The novel coronavirus (COVID-19) has continued to spread at an alarming rate since its discovery. So far, more than a million cases and tens of thousands of deaths have been reported worldwide and the virus has spread to almost every country.1 The pandemic is spurring dramatic changes to all sectors and systems, with significant effects on economic, health, transportation, and education systems. Equally important is its impact on local and global food systems, particularly on governments’ ability to provide safe, sufficient, affordable, and nutritious food to all citizens.
The pandemic is already causing food security problems in many parts of the world, particularly in sub-Saharan Africa (SSA), where economic activities are being disrupted, trade is slowing and the agriculture and food industry is struggling. Consequently, food supplies are becoming harder to get locally. Unless governments take urgent steps to mitigate these challenges, we might see hunger and widespread starvation, exceeding the capacity of the health sector to respond.2
During such an emergency, the most at-risk population groups are those who are already struggling with hunger, health, and poverty.3 Unfortunately, many countries in the SSA region are hardly prepared, considering existing issues of drought, weak health systems, ongoing political instabilities, and the presence of millions of internally displaced peoples (IDP). Since many countries are within the containment phase of the epidemic curve, time is of the essence, and urgent action to prevent the pandemic should be the overriding objective. Otherwise, countries might face a double catastrophe due to both the virus itself, as health systems struggle to respond, and also due to food insecurity and hunger.

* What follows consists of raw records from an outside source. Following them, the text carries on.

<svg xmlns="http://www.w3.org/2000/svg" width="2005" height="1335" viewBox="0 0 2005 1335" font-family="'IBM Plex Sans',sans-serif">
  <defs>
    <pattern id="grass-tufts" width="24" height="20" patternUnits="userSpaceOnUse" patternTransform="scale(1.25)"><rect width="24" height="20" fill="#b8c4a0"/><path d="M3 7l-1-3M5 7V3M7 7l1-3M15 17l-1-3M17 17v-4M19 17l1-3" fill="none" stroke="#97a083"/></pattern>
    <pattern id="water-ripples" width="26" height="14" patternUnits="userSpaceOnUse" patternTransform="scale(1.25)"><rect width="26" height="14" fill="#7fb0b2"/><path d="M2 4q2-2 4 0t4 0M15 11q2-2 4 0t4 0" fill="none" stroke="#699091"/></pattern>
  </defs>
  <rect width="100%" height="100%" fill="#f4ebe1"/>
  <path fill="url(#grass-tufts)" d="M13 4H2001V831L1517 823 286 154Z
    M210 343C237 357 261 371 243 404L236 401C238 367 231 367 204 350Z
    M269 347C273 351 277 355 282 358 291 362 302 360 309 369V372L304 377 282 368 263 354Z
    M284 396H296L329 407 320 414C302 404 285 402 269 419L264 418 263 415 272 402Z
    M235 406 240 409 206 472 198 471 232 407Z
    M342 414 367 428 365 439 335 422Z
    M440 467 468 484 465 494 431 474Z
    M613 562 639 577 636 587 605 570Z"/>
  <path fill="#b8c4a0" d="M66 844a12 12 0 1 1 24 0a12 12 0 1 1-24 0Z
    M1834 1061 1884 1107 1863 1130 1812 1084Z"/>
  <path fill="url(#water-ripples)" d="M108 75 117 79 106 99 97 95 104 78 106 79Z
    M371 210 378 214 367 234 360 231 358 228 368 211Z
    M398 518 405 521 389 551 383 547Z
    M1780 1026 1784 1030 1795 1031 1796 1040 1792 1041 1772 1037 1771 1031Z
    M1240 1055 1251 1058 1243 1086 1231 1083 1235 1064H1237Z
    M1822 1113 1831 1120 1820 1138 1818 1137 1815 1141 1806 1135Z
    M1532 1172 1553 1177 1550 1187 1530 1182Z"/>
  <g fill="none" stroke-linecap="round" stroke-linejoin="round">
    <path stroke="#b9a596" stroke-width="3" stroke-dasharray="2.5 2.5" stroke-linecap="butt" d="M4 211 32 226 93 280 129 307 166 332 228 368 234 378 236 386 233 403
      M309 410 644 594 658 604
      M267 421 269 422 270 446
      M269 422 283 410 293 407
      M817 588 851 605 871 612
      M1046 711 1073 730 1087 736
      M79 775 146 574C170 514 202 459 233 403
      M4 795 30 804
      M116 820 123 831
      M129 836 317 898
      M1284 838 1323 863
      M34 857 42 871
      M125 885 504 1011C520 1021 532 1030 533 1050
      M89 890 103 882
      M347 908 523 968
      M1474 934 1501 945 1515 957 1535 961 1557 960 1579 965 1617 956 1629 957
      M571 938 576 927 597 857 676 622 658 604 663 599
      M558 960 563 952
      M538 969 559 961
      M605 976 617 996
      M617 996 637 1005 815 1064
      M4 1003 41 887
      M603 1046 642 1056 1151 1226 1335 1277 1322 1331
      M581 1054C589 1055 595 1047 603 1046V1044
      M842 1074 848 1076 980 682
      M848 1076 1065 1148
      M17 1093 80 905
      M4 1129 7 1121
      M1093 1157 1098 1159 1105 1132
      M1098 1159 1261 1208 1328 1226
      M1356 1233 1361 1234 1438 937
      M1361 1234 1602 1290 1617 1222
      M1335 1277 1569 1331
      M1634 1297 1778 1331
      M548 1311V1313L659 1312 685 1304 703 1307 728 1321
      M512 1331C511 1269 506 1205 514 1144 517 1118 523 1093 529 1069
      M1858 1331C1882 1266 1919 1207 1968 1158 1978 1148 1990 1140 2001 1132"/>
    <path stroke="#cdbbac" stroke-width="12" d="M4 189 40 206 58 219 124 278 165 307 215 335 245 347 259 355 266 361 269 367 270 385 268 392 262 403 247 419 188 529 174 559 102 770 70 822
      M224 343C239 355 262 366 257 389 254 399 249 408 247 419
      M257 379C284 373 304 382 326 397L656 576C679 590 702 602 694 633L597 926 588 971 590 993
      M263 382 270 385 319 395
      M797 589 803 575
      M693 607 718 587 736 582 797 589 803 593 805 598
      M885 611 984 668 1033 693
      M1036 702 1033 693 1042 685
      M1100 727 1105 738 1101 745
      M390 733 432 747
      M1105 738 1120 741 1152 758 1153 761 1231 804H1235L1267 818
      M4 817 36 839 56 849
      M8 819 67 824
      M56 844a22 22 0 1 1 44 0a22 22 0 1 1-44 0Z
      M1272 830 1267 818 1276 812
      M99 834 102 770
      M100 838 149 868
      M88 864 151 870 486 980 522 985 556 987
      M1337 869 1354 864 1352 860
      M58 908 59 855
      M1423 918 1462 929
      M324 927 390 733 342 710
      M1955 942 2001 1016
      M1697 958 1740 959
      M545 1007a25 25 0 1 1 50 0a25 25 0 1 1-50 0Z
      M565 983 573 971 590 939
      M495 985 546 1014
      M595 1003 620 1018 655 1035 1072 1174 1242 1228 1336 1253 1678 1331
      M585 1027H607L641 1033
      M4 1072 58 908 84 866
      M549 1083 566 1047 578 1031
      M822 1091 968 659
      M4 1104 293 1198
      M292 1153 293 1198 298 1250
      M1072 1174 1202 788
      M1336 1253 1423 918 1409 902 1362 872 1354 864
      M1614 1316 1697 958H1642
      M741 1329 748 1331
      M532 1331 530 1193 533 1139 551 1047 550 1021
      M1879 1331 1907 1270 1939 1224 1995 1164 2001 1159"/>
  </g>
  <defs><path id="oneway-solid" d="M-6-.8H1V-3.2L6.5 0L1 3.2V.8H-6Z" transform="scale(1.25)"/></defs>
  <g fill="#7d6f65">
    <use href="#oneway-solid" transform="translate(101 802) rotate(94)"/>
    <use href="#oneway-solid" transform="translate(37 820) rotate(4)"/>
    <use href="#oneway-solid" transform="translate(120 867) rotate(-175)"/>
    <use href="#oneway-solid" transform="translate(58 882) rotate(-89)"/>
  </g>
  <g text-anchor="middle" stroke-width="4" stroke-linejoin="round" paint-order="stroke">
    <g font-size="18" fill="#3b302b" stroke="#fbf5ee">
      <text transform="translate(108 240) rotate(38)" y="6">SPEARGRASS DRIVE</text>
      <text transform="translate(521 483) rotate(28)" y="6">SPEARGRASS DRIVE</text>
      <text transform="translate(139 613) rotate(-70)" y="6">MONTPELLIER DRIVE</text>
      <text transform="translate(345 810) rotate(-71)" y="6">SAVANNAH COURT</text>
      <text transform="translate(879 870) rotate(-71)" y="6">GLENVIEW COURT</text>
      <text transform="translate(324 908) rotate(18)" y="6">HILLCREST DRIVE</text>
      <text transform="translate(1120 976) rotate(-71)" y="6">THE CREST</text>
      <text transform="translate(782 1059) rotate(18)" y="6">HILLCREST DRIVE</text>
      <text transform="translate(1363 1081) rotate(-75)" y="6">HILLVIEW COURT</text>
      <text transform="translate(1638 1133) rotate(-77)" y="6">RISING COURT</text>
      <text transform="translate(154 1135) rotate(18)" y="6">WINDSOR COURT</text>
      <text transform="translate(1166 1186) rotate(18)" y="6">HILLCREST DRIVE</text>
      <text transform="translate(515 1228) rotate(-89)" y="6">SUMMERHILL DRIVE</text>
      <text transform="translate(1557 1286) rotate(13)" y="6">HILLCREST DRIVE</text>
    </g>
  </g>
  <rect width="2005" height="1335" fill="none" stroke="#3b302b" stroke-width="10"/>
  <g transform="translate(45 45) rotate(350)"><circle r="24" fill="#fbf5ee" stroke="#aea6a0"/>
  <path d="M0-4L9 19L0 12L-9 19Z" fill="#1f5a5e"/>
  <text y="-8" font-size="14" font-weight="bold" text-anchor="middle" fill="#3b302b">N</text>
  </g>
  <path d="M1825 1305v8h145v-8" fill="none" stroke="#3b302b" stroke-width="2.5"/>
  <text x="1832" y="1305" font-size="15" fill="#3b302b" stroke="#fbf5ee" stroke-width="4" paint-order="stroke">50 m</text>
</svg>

What do governments need to do?
In many countries, food security is handled at the national level. However, during a severe pandemic like this, national governments may be overwhelmed and may be unable to provide timely assistance to every affected region or county. During such an emergency, the most important for governments to focus on is effective planning. In addition, they need to take the following necessary actions:
- Food availability: Work closely with grassroots administrators, the local community and the private sector to secure essential food stocks during successive periods (waves) of 6–12 weeks, when normal supplies of food may be disrupted.
- Food access: Ensure that the population can obtain the food they need, especially the most vulnerable individuals (infants, young children, women, elderly people, homeless people, people living with HIV/AIDS and other chronic illnesses, disabled people, and homebound individuals).
- Education: Intensify public health education, using innovative and culturally sensitive approaches, about the necessity of increased hygiene, nutrition, and safe food and water storage.
- Collaboration: Work hand in hand with sub-national governments and the private sector to reduce malnutrition and other debilitating diseases so that people’s bodies can make the best use of the foods they eat (food utilization).
- Preventing shortage: To end restrictions on transportation and disruptions in markets that may quickly create shortage problems, governments and allied stakeholders should educate the public about the critical need to prepare for food shortages at the household level by promoting responsible levels of stockpiling, home production, canning, and food preservation.
- Community food production: As many communities rely on markets, especially in urban settings, capacity for home food production and/or processing is limited, and local production systems are unable to cope with shocks. Therefore, governments need to increase household and community food production through distributing seeds, tools, and fertilizers for small rural farms and urban gardens before, during and after the pandemic. In addition, governments could help by providing local agricultural and livestock extension services and technical assistance.
- Food safety: For problems related to food spoilage from improper storage, governments could optimize the use of public and private storage facilities that could be used for emergency food stockpiling.
Governments must take immediate action on food security as a key intervention to reduce the impact that the COVID-19 pandemic may pose to millions in the SSA region. Otherwise, it may be too late to produce more food locally or expect international food aid. With mounting challenges of transporting food to reach those affected if transportation systems break down and as food prices rise with increases in stockpiling, the time is now to act to prevent a food security crisis.